Location shooting occurred in Memphis, Piggott, Arkansas and Poplar Bluff, Missouri, where the fair and baton-twirling competition scenes were filmed. The Poplar Bluff scenes involved 5,000 extras paid $1 per hour, 380 dogs and baton twirlers and musicians from six high school bands from Arkansas and Missouri. Remick spent two weeks in Piggott with a teenage baton twirler to improve her twirling skill and local accent, although a double was utilized for several baton-twirling scenes.

Shooting in New York included 61 sets at Biograph Studios in the Bronx, as well as some exteriors. The scene of the network headquarters switchboard was NBC at 30 Rockefeller Plaza.

Schulberg remained involved throughout filming. He said, "I went on a trip in 1955 to scout a location in Arkansas, and I've been on the set every day since shooting started in August [1956]."

==Reception==
In a contemporary review for The New York Times, critic Bosley Crowther called A Face in the Crowd a "sizzling and cynical exposure" and wrote: Lonesome Rhodes, the two-faced hero, is pretty much the whole show, and what he symbolizes in society is barely hinted—or discreetly overlooked. ... Everyone condescends to him—in the script of Mr. Schulberg, that is—instead of taking positive positions that would better represent reality. ... [A]ll play their roles capably, but they're forced to behave as awed observers, not as flexible factors in the scheme of things. As a consequence, the dominance of the hero and his monstrous momentum, driven home by a vast accumulation of TV detail and Mr. Kazan's staccato style, eventually become a bit monotonous when they are not truly opposed. Reality is proved by inadvertence. We finally get bored with Lonesome Rhodes. Thus the dubious device of having his girl friend switch him on the air when he thinks he is finished with his program (and is scorning his public) is inane. This type would either have become a harmless habit or the public would have been finished with him!

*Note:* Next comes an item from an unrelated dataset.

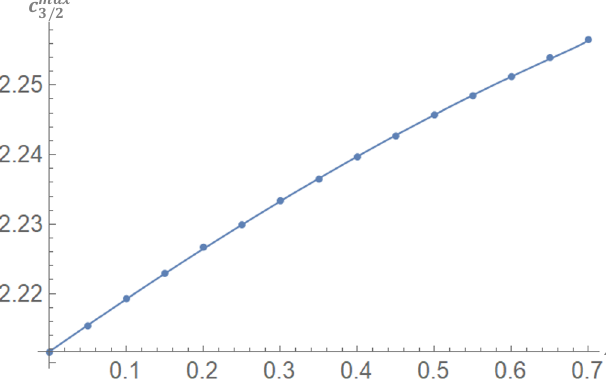
( ∞ ) increases as λ becomes larger, but is always less than Figure 3 . The coefficient c max ≡ c 3 / 2 3 / 2 when λ ≤ λ c ∼ 0 . 70 , for which the charge Q is unbounded above. c RN 3 / 2 is an upper bound for the parameter λ , namely λ c ∼ 0 . 70 , beyond which, the charge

Harrison's Reports wrote: "On a whole, however, it is a fascinating picture, superbly directed and finely acted. Much credit for the film's impact is due [to] Andy Griffith, a newcomer to the screen, for his exceptional performance in the principal role. It is not a sympathetic part, but he plays it with explosive vigor and makes the characterization entirely believable. Worthy of special mention, too, is Patricia Neal for her fine portrayal" as Marcia Jeffries.

Hy Hollinger of Variety praised the film as "provocative and hard-hitting", summarizing that "Kazan once again demonstrates his ability as a director and why major studios are willing to give him carte blanche in selecting his own story material and working under his own conditions".

Edwin Schallert of the Los Angeles Times wrote, "Far and away outstanding in their stellar performances are Griffith, Miss Neal and Matthau, with Franciosa also very capable. They are nearly all at their peaks in their interpretations, even though the actual reading of lines is not too easy to understand at times. Schulberg has, however, written a splendid screenplay, and the picture is by far one of Kazan's most penetrating and incidentally ironic."

In his review for Cahiers du cinéma, critic François Truffaut called it "a great and beautiful work whose importance transcends the dimensions of a cinema review".

Karel Reisz, reviewing the film in Sight & Sound, critiqued more harshly, writing, "If we are to accept its attack on the jungle values of American sponsored television then we must be able to sense a more decent, rational tone in the film which is attacking them. And this becomes more and more difficult as the film goes on. When it comes to the test Kazan and Schulberg seem to have little more respect for their audience than the [t]elevision showmen. Dramatic scenes are all played at full blast, while the more intimate scenes are slurred over."

In a 2015 interview, filmmaker Spike Lee credited the film with inspiring his Bamboozled (2000). Writing in The Washington Post in 2020, Ann Hornaday ranked it at number 14 of her list of the best political movies.

== Musical ==

A stage musical version of A Face in the Crowd directed by Kwame Kwei-Armah began a run at the Young Vic in London on September 10, 2024. Its music is composed by Elvis Costello and the script is an adaptation of Budd Schulberg's book by Sarah Ruhl.